As the Toronto District School Boards gears up to make significant cuts, students and teachers are trying to save the TDSB’s adult learning programs
Back in 2013, the program offered Azadeh Zereshkian an affordable way to stay active and connect with her husband, following the birth of her first child.
That’s when the couple signed up for ballroom dancing classes with the TDSB’s Learn4Life Adult General Interest Courses program.
“Many young families, they need to have a couple of hours of break from the craziness of life,” Zereshkian told CBC Toronto, saying she didn’t want to be doing “dinner and movie dates all the time.”
The North York couple, now parents of two children, have continued to take the classes. They said ballroom dancing has become a major part of their lives, which is why they were surprised to hear the school board was considering cutting the program.
“We both were shocked,” Zereshkian said. “We didn’t know that these programs were in trouble.”
On April 4, the TDSB board will consider an internal report that’s meant to help the school board decide where to make cuts, as it faces a $27.6 million deficit in its 2024-2025 budget.
Because the continuing education program currently operates at a $9.6 million deficit, the board’s report recommends a restructuring that would see both Learn4Life and the Seniors’ Daytime Program eliminated.
Last week, Zereshkian’s husband, Ehsan Foroughi, started an online petition aiming to raise awareness about the potential cuts.
“We did not receive any communication from the board that this is even being considered,” he told CBC Toronto.
“Many students still don’t know that this is being considered,” said Foroughi. “This program is very big, right? Hundreds of teachers, thousands of students.”
School board hears appeals to reconsider
At a public meeting on the evening of March 26, the school board listened to numerous delegations from the public.
The meeting ran five hours long and continued for another hour the following day, as continuing education students and teachers lauded the program’s benefits, benefits like affordability and the sense of community the programming affords vulnerable members of society.
Erin McLaughlin, a jewelry-making student, told CBC Toronto she signed up for classes when she first moved to the city from Montreal in 2022 and found making new friends difficult.
“[Learn4Life classes] are such an easy way to be able to insert yourself into a community, even if it’s just one night a week,” she said. :I really think that’s everything to so many of these students.”
McLaughlin’s teacher is Susan Stopps.
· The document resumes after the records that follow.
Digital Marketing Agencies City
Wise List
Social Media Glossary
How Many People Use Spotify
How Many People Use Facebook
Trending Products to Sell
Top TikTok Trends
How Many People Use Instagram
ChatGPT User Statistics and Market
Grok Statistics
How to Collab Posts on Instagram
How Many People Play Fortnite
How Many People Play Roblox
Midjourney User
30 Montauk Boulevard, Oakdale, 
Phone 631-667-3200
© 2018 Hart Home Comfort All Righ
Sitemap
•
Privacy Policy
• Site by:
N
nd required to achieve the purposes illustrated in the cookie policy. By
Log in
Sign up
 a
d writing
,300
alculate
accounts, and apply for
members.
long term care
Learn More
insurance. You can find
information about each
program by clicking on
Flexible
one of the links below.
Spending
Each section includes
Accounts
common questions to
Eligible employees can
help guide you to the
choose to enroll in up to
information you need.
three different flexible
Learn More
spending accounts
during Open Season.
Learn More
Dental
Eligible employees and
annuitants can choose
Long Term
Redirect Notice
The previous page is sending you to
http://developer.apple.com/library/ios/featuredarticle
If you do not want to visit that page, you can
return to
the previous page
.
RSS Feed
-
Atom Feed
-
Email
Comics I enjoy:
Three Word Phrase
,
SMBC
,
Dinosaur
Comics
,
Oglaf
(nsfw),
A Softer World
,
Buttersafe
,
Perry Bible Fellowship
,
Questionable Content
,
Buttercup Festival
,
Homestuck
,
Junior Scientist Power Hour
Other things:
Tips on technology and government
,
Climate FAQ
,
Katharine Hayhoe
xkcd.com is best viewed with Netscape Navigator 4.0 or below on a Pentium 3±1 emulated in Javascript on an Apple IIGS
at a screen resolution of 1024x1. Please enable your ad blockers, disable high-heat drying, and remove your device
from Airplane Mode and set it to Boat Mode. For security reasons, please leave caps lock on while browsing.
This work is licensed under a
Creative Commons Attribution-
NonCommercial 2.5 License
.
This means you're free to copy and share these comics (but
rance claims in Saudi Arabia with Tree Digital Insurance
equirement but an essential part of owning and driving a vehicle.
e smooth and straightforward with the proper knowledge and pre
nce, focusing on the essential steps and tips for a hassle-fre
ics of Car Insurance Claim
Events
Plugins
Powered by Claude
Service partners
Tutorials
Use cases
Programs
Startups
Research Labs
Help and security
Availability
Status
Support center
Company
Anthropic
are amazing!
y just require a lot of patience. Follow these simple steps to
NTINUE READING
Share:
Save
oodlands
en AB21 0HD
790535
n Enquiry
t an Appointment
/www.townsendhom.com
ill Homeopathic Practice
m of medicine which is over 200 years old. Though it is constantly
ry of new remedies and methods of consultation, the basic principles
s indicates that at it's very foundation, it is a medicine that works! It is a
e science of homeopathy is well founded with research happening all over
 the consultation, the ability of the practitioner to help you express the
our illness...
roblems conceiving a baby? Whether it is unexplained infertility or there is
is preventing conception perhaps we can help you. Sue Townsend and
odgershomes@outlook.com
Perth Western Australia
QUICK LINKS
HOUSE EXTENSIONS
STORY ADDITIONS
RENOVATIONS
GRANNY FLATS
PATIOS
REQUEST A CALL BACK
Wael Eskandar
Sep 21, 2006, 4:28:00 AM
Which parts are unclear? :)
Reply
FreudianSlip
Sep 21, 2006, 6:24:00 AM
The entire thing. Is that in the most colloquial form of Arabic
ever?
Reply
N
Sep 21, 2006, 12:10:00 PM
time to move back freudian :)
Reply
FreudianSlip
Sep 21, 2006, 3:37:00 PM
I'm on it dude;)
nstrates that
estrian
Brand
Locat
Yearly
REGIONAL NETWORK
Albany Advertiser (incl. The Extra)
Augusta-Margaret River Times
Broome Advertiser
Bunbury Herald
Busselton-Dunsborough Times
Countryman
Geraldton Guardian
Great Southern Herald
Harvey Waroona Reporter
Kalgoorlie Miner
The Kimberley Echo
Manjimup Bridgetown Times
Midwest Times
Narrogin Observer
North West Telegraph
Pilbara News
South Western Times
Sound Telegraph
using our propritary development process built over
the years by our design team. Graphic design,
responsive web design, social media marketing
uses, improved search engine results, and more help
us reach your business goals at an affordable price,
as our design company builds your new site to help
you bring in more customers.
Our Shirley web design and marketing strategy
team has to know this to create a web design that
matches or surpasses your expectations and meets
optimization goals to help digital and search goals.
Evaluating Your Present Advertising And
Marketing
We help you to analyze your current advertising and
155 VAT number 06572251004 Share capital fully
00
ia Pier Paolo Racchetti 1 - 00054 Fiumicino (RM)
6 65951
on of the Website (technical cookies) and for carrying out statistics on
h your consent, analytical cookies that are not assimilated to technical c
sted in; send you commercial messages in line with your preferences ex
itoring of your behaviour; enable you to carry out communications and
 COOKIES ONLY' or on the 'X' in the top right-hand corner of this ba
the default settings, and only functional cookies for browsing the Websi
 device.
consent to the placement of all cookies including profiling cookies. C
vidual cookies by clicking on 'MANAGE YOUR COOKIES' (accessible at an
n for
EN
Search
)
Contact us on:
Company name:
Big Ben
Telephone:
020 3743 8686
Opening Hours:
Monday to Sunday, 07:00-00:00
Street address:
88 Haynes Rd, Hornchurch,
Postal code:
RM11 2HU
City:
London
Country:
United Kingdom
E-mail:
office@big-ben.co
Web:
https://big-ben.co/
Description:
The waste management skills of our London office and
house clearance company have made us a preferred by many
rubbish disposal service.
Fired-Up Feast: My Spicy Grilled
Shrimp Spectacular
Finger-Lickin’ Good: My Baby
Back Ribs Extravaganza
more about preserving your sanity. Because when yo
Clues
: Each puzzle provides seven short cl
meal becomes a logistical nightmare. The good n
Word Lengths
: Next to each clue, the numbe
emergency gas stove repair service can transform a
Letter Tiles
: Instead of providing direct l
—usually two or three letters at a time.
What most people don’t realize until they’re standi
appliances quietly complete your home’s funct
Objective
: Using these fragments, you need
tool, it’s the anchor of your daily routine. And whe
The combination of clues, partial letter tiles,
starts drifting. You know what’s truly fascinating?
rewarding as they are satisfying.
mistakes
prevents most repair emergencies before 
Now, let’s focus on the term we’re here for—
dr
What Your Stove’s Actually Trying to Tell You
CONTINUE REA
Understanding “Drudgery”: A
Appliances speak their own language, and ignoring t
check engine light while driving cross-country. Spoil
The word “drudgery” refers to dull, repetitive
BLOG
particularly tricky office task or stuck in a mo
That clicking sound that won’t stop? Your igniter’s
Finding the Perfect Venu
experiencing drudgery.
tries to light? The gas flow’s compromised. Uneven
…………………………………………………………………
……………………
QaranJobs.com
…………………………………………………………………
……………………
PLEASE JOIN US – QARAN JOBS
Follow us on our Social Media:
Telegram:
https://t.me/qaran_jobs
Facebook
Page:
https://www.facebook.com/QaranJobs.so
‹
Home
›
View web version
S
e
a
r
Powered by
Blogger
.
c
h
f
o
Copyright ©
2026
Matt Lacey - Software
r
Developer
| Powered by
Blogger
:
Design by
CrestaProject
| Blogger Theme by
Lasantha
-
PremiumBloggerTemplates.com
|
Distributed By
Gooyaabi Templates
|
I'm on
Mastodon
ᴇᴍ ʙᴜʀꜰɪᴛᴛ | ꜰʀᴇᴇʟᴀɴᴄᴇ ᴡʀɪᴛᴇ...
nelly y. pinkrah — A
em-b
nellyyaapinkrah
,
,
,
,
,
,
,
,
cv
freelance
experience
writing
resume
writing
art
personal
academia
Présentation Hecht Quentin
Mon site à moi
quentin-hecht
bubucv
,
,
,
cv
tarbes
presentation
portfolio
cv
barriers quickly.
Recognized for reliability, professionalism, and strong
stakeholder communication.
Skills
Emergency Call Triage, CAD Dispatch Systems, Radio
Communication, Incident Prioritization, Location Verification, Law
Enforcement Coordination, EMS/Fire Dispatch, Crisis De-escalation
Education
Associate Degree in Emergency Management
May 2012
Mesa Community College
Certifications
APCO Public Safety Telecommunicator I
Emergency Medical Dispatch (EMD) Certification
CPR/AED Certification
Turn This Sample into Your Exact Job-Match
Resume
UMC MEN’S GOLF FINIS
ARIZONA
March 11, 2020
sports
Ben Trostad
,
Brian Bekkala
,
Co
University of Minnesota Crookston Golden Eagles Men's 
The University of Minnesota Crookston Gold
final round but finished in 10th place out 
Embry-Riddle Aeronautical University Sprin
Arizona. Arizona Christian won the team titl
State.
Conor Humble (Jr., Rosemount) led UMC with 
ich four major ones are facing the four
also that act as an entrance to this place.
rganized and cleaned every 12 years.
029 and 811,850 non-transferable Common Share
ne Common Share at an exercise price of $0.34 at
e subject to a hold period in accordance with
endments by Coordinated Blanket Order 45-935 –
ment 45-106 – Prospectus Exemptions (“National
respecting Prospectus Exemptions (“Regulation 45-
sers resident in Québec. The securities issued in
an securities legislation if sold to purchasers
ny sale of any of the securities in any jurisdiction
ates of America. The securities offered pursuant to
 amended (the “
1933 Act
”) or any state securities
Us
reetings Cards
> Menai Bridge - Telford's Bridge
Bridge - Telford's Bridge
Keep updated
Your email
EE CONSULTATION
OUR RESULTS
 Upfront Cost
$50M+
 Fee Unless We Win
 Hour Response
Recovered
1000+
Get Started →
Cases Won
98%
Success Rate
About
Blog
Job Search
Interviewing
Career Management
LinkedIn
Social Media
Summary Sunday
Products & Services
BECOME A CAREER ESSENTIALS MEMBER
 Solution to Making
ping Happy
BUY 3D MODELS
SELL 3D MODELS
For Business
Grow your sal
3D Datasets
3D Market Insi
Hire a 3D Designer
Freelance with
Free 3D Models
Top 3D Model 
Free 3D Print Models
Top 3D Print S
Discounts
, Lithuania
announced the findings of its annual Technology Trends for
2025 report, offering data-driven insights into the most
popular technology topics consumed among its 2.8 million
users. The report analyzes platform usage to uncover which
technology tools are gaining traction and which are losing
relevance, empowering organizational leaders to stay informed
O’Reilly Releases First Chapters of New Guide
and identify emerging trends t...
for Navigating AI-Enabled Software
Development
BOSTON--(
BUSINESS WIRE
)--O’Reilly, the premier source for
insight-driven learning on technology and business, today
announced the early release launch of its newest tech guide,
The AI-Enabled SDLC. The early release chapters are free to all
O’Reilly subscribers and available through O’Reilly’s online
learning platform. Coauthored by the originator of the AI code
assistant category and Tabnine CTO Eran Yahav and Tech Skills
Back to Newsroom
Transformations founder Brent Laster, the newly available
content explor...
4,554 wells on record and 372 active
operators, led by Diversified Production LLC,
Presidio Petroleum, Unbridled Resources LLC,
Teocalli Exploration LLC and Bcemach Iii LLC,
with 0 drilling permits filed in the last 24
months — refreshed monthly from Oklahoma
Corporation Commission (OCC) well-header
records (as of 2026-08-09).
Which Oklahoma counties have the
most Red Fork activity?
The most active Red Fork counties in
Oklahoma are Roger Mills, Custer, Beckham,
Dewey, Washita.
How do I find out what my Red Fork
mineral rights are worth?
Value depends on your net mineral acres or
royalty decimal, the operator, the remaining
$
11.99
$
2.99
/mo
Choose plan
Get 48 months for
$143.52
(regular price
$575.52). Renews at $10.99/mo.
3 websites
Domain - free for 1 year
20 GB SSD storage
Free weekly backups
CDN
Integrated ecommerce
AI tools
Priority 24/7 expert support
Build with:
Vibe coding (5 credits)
Stopps has 36 years of teaching experience with the TDSB’s continuing education program, and she’s especially concerned about what would happen to the seniors who benefit from the classes, if they are cut.
“There’s almost an epidemic of loneliness among seniors,” she said in an interview. “Getting out and learning new skills and talking to new people is really good for that cognitive reinforcement.”
TDSB Chair Rachel Chernos Lin has called on the province to provide additional funding.
“We’re a creature of the province,” she told CBC Toronto earlier this month. “We start with this huge deficit, and year after year, we’ve been asked to make cut after cut after cut. There’s very few places left to go.”
A spokesperson for the Ministry of Education said in an email that “despite fewer students in the system over the last five years,” the provincial government spent an extra $128 million funding the TDSB.
“The Toronto District School Board has run large annual deficits on many occasions over successive governments in the last 20 years,” the spokesperson said.
“We continue to expect TDSB to get Back-to-Basics in the classroom, and balance the budget as nearly every other school board has managed to do in this province.”
Dancing couple hope for long-term fix
Zereshkian and Foroughi are still hoping to find a way save the adult learning programming.
At the March 26 meeting, they said they had signed up, alongside a number of others, to form an advocacy group to support the school board moving forward.
Whatever the solution, Foroughi said he hopes it’s “long term.”
“Otherwise, every budget meeting this would come up,” he said.
Zereshkian and Foroughi both said they’re hopeful that f the program can be saved, then maybe it can also be expanded to include more courses and that maybe it can become a larger source of revenue for the TDSB.